# [GIVEN REQUEST]
Convert the lines from the one containing "Q: How many black" through the end of the records into a JSON list of strings, one string per line, leaving out blank lines.

Dataset items
######
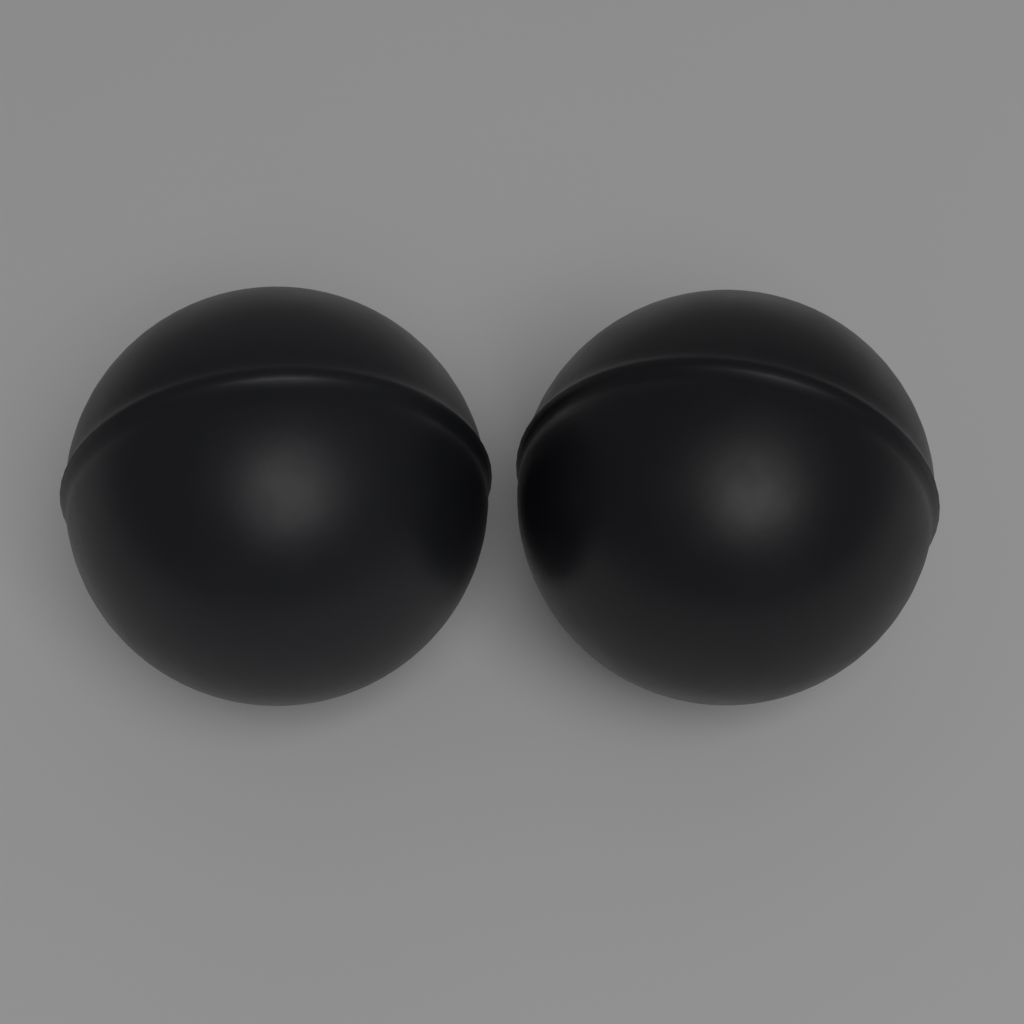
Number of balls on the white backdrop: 2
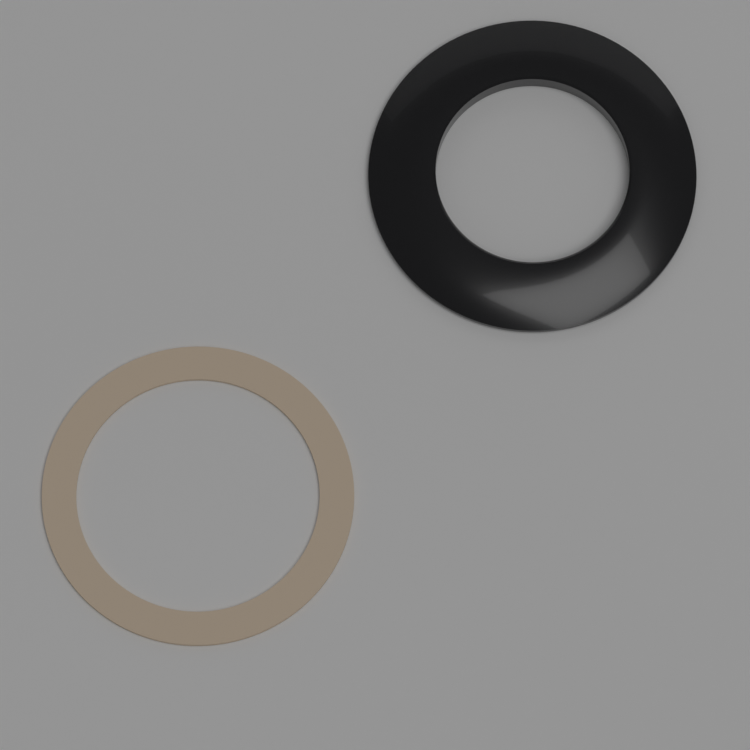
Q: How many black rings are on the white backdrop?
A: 1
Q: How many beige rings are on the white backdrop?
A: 1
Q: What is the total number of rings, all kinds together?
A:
######
# [FINISHED ANSWER]
[
  "Q: How many black rings are on the white backdrop?",
  "A: 1",
  "Q: How many beige rings are on the white backdrop?",
  "A: 1",
  "Q: What is the total number of rings, all kinds together?",
  "A:"
]